Implementation detail answer:
While the language standard classifies this as undefined behavior, you can actually feel quite safe as long as you are really writing the same data.
Why? The hardware sequentializes accesses to the same memory cell. The only thing that can go wrong is when several memory cells are written at the same time, because then you have no guarantee by the hardware that the accesses to several cells are sequentialized in the same way. For example, if one process writes 0x0000000000000000
, and another writes 0xffffffffffffffff
, your hardware may decide to sequentialize the accesses to the different bytes differently, resulting in something like 0x00000000ffffffff
.
However, if the data written by both processes is the same, then there is no noticeable difference between the two possible serializations, the result is deterministic.
Modern hardware does not handle memory accesses in a byte by byte fashion, instead, CPUs communicate with the main memory in terms of cache lines, and cores can usually communicate with their caches in terms of 8-byte words. As such, setting a properly aligned pointer is an atomic operation which can be relied on to implement lockfree algorithms. This has been exploited in the Linux kernel before more powerful atomic operations became available. C++ formalizes this in the form of atomic<>
types, adding support for the more high level hardware features like write after read, atomic increments and such.

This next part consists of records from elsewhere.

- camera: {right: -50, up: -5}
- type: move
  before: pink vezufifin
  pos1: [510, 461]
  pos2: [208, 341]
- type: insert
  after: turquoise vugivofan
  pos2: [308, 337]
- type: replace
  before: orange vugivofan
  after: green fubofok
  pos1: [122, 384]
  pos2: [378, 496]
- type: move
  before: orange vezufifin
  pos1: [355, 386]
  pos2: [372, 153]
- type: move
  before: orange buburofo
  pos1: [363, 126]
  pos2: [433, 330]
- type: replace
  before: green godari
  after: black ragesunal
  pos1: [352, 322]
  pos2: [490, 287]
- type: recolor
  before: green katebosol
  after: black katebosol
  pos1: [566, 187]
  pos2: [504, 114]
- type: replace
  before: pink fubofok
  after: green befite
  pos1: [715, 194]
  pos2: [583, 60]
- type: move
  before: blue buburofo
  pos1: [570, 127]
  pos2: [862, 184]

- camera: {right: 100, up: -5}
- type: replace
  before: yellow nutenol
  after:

But, of course, if you rely on your hardware details, you really should know what you are doing before you do it. Otherwise stick to language features like the atomic<>
types to ensure proper operations and avoid UB.
@Downvoters:
The question is not tagged [language-lawyer], and the answer explicitly states "Implementation detail answer". It was intentional to explain what the UB in the program will look like in real life. This answer has been written to complement the accepted answer (which has my upvote) with a different perspective on the question.